(Collected data entries)
──────

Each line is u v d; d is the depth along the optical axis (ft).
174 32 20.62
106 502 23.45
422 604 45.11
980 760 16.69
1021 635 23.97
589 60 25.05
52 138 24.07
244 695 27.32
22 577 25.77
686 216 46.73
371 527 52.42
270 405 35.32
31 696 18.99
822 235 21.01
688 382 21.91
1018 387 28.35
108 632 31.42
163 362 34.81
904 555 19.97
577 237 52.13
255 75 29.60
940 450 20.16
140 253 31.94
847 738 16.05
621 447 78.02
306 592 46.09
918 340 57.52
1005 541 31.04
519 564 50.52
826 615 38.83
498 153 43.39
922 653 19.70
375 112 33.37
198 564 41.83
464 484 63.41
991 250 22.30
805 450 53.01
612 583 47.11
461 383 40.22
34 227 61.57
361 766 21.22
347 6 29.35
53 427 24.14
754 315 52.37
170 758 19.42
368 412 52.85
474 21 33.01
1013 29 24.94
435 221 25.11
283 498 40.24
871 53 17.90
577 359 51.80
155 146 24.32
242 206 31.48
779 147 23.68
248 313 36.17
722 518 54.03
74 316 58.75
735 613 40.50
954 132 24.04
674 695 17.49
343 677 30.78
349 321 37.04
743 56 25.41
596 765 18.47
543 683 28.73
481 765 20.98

──────

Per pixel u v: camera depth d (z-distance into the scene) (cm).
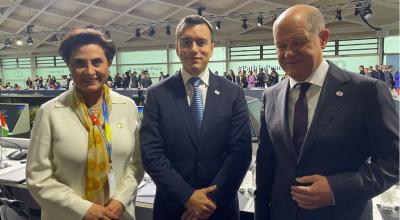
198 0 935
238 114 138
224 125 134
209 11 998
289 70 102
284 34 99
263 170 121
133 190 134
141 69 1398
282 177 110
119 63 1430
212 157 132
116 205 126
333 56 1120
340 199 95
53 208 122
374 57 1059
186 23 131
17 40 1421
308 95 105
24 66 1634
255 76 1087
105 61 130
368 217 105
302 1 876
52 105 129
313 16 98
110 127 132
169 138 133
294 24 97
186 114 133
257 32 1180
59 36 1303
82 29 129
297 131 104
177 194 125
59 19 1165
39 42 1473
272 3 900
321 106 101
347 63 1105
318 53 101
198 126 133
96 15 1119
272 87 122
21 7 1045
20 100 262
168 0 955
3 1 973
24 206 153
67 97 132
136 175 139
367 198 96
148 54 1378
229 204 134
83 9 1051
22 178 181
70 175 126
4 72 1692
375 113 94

──────

> TASK STATEMENT: Extract from the records above the lines from the one containing "1021 635 23.97" to the one containing "918 340 57.52", both lines included, exactly as they appear and with nothing else.

> SOLUTION TO THE EXERCISE:
1021 635 23.97
589 60 25.05
52 138 24.07
244 695 27.32
22 577 25.77
686 216 46.73
371 527 52.42
270 405 35.32
31 696 18.99
822 235 21.01
688 382 21.91
1018 387 28.35
108 632 31.42
163 362 34.81
904 555 19.97
577 237 52.13
255 75 29.60
940 450 20.16
140 253 31.94
847 738 16.05
621 447 78.02
306 592 46.09
918 340 57.52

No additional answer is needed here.